# Rental Problem



## rangitoto (Apr 25, 2011)

any legal brains out there if so here is the trouble we have rented this house for the past 5 yrs and we have had a good relationship with the owners in all that time we always paid 12 months rent in advance so that they would not have to worry about will the money be in the bank at the end of the month so here is the question when we asked the owners how they wanted this year rent to be paid in the past they have asked for cash pounds or euros or a mixture they said dont pay the money into Spanish bank account they then came back and said that they could no longer rent the house to us as the mortgage had gone from interest only payments to capitol and interest payments taking the monthly payments to 1,500 euro a month and could not afford this they bought the house for 240,000 euros and now there is a lot of negative equity in the property i would say something like 140,000 and the bank have given them the option to hand the keys back to them and they would wipe the debt off for them but the owners want us out of the house as now we have asked them did the bank not give you priro notice of a change to the mortgage they said yes but did nothing we said that this is unrealistic as we need to find new accommodation now the next bit the bank do not know that this has been sublet and the next bit is he is mentally unstable with all this financial pressure any advice would be of a great help many thanks


----------



## xabiaxica (Jun 23, 2009)

You're just going to have to bite the bullet & move I think.

There are protections for tenants if a property is sold or repossessed, but that depends on when the contract was signed. The rules changed in 2013.


----------



## snikpoh (Nov 19, 2007)

The only other point I would make is that the property hasn't been haven't SUB_LET - purely rented out.

Do you have a 'valid' rental contract?
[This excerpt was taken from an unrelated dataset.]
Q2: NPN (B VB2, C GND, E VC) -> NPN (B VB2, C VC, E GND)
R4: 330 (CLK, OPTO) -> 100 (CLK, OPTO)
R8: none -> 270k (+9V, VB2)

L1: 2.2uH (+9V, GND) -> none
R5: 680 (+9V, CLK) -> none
I presume it's pre 2013?


----------



## Pesky Wesky (May 10, 2009)

Ufff, I can't say I understand a lot of what you have written, but if the owners want you to leave, well you'll have to leave, won't you?
As snikpoh says, the property was let, not sub let


----------



## jimenato (Nov 21, 2009)

Assuming you didn't get around to paying the year up-front (not clear from your post) then you will probably have to go but you should at least have a notice period of a month or two to find somewhere new.


----------



## trotter58 (Feb 8, 2017)

rangitoto said:


> any legal brains out there if so here is the trouble we have rented this house for the past 5 yrs and we have had a good relationship with the owners in all that time we always paid 12 months rent in advance so that they would not have to worry about will the money be in the bank at the end of the month so here is the question when we asked the owners how they wanted this year rent to be paid in the past they have asked for cash pounds or euros or a mixture they said dont pay the money into Spanish bank account they then came back and said that they could no longer rent the house to us as the mortgage had gone from interest only payments to capitol and interest payments taking the monthly payments to 1,500 euro a month and could not afford this they bought the house for 240,000 euros and now there is a lot of negative equity in the property i would say something like 140,000 and the bank have given them the option to hand the keys back to them and they would wipe the debt off for them but the owners want us out of the house as now we have asked them did the bank not give you priro notice of a change to the mortgage they said yes but did nothing we said that this is unrealistic as we need to find new accommodation now the next bit the bank do not know that this has been sublet and the next bit is he is mentally unstable with all this financial pressure any advice would be of a great help many thanks


Do you have a valid rental contract? Was this lodged with the land registry?

From "https://www.spanishpropertyinsight.com/2016/05/13/urban-rental-law-spain-tenancy-agreements-ley-de-arrendamientos-urbanos-lau/"

..."_Long term tenants are advised to lodge their long term tenancy agreements at the Land Registry for their own protection against third parties i.e. landlord defaults his mortgage and falls into arrears. His lender executes the contract and attempts to repossess the property. A tenant´s po-sition is stronger if his tenancy agreement was already lodged at the Land Registry. He can in fact negotiate with the lender to leave ahead of the rental´s expiry date in exchange of a suita-ble compensation for his aggravation._"

Even if you have no paperwork at all the landlord will have to go to court to evict you and this could take 6 months or so. In this case I would start looking for another rental and request some form of compensation from the landlord.


----------